Marie-Suzanne Weick-Voelckel

Le violon Gand Frères de Marie-Suzanne Weick-Voelckel raconte une vie de musicien, celle de son père, et nous entraîne dans l’Histoire. Cet instrument a été fabriqué en 1859 pour le premier violon de l’Opéra de Paris, un brillant début ! Il est acquis pour le jeune violoniste alsacien très prometteur Jean Voelckel (1908-1973). Peu de temps après, le violon disparaît. Le jeune homme a la chance de le retrouver très rapidement chez un antiquaire et constate avec étonnement que le voleur a inscrit au dos de l’instrument les mots « meine Liebe » (mon amour en allemand).

Jean Voelckel étudie au conservatoire de Strasbourg avec Maurice Soudan, premier violon de l’orchestre de Strasbourg, qui le présente à ses amis Jacques Thibaud et Eugène Ysaÿe. Son autre professeur à Strasbourg est Charles Munch. Malgré les réticences de son père, qui veut faire de lui un pharmacien, Jean obtient son premier prix de violon en 1932 et part se perfectionner auprès du quatuor Busch à Bâle, où il jouera aussi avec Rudolf Serkin.
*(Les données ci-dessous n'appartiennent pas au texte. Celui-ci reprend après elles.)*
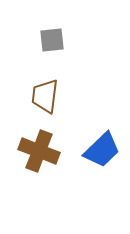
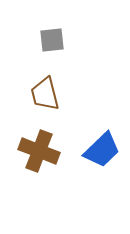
brown trapezoid: moved 2 px up; rotated 21 degrees counterclockwise
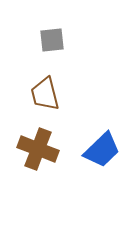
brown cross: moved 1 px left, 2 px up
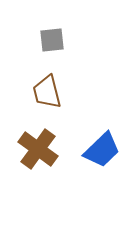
brown trapezoid: moved 2 px right, 2 px up
brown cross: rotated 15 degrees clockwise
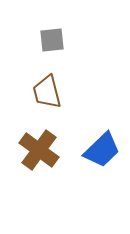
brown cross: moved 1 px right, 1 px down
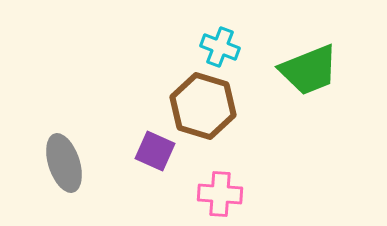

Il se perfectionne ensuite à l’École normale de musique de Paris, auprès de Marcel Dupré, Reynaldo Hahn, Pablo Casals, Jacques Thibaud, Marguerite Long, Stan Golestan etc. Des années aussi riches que marquantes.

En 1938, alors que le péril monte, Charles Munch le pousse à s’exiler comme lui aux États-Unis mais Jean refuse de quitter l’Alsace et sa famille : il est expulsé quand la guerre éclate, comme de nombreux alsaciens, non sans prendre le temps de cacher son violon chez des personnes de confiance. Il devient premier violon de l’orchestre de Nice. À son retour en Alsace à la Libération, il veut relancer sa carrière mais paye cher son absence. Il se consacre à l’enseignement privé et renonce à donner des concerts, hormis de bienfaisance.

Sa consolation : il a retrouvé son cher violon, qui l’accompagnera jusqu’à la fin de sa vie. Marie-Suzanne le jouera à son tour, formant un quatuor amateur avec ses fils au violon et à l’alto, et sa fille au violoncelle. En attendant qu’un de ses petits-enfants se révèle violoniste, Marie-Suzanne Weick-Voelckel a décidé que le violon de son cher papa devait continuer à vivre sous les doigts de jeunes musiciens en formation. Un geste dont on mesure la grande générosité au profond attachement qu’elle porte à cet instrument.